Written task:
Extract the material from the line that contains "Number of shakers visible: 2" through the line that contains "Q: Count the", copying every line between them unchanged. Leave the pictures out of your answer.

Input:
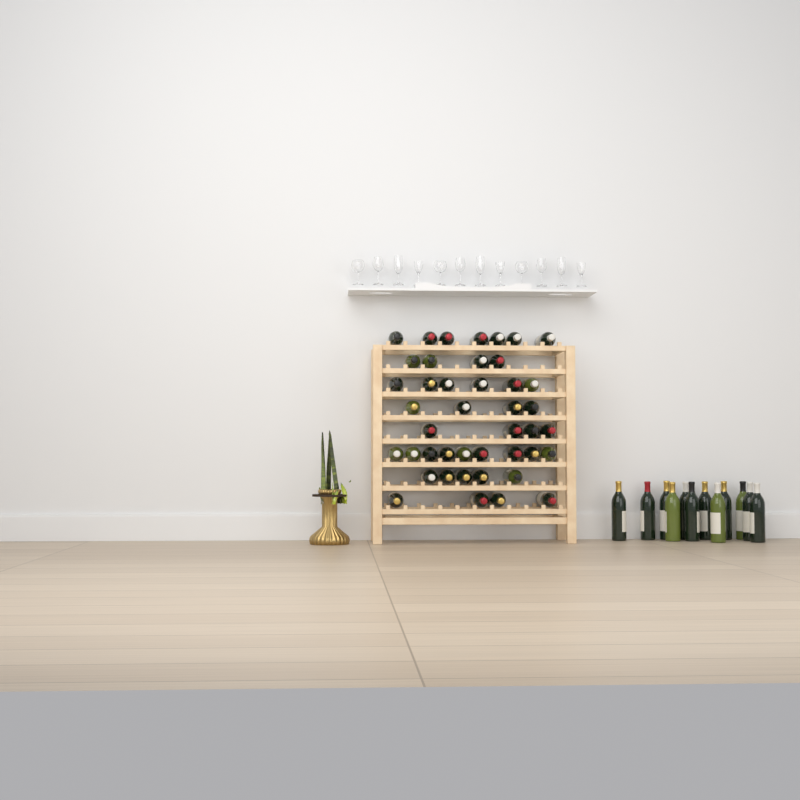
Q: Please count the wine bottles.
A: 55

---

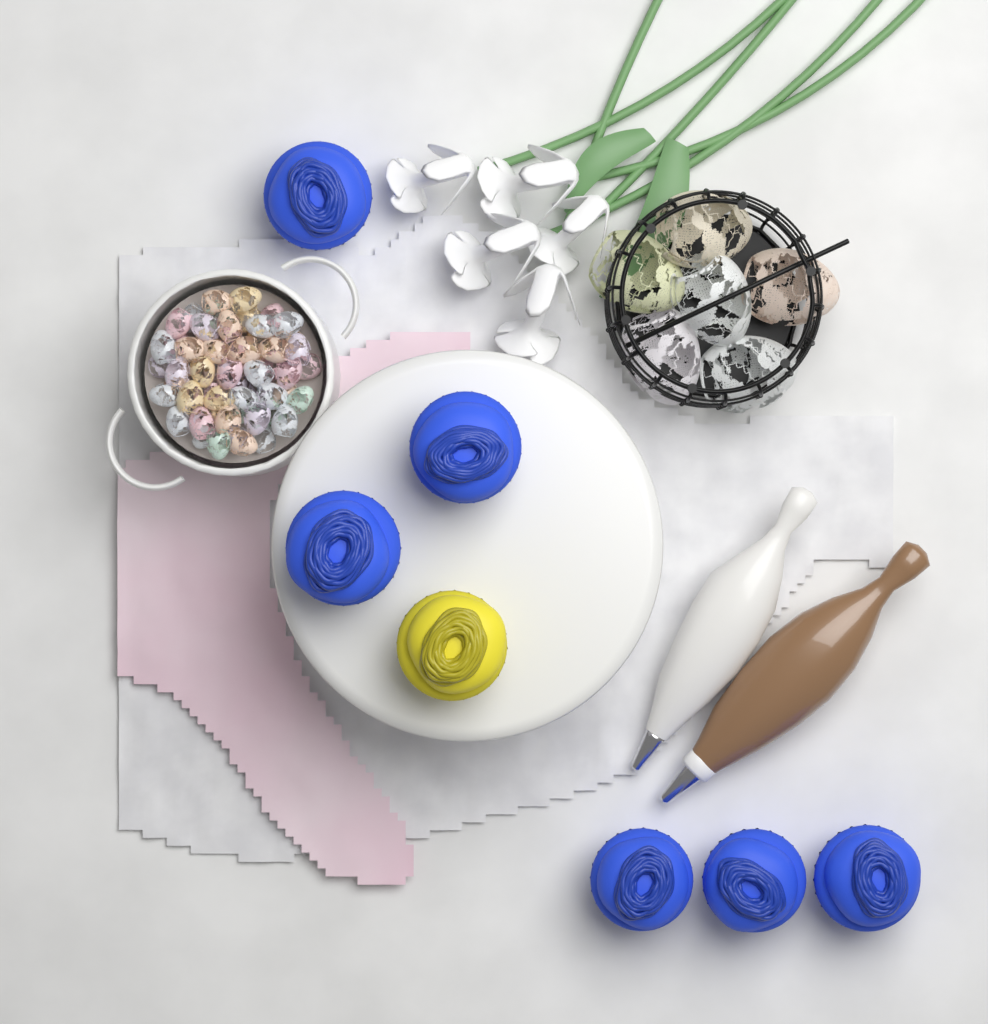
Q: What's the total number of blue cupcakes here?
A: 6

---

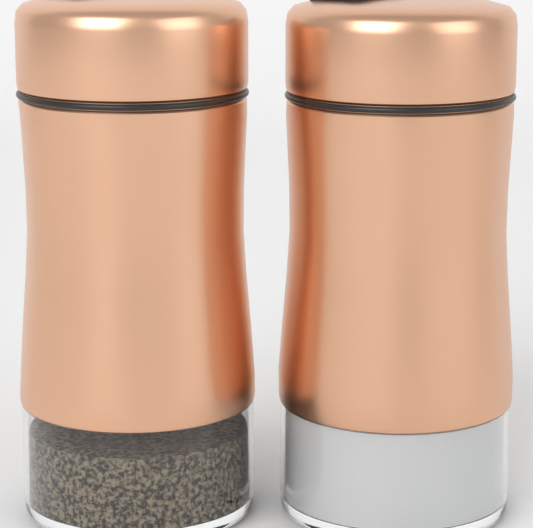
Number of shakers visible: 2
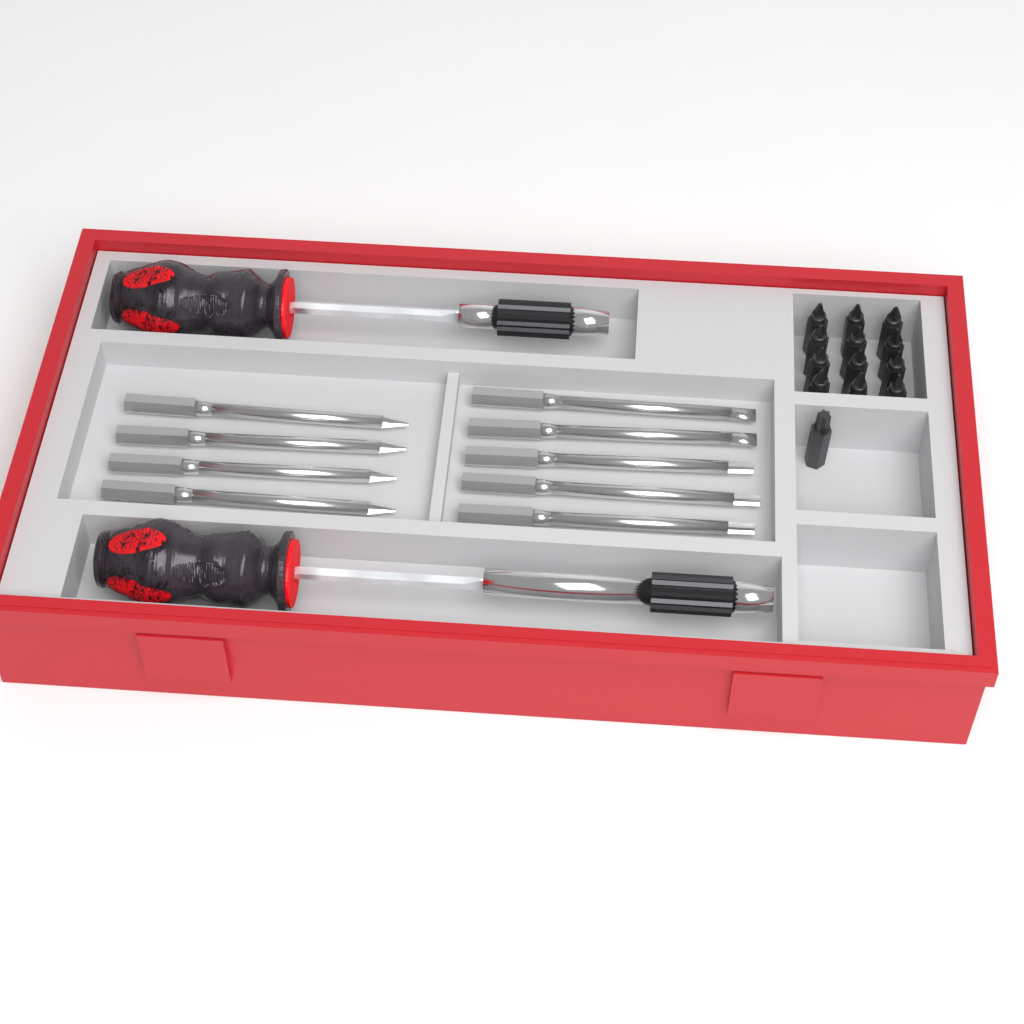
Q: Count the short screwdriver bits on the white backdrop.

Expected answer:
Number of shakers visible: 2
Q: Count the short screwdriver bits on the white backdrop.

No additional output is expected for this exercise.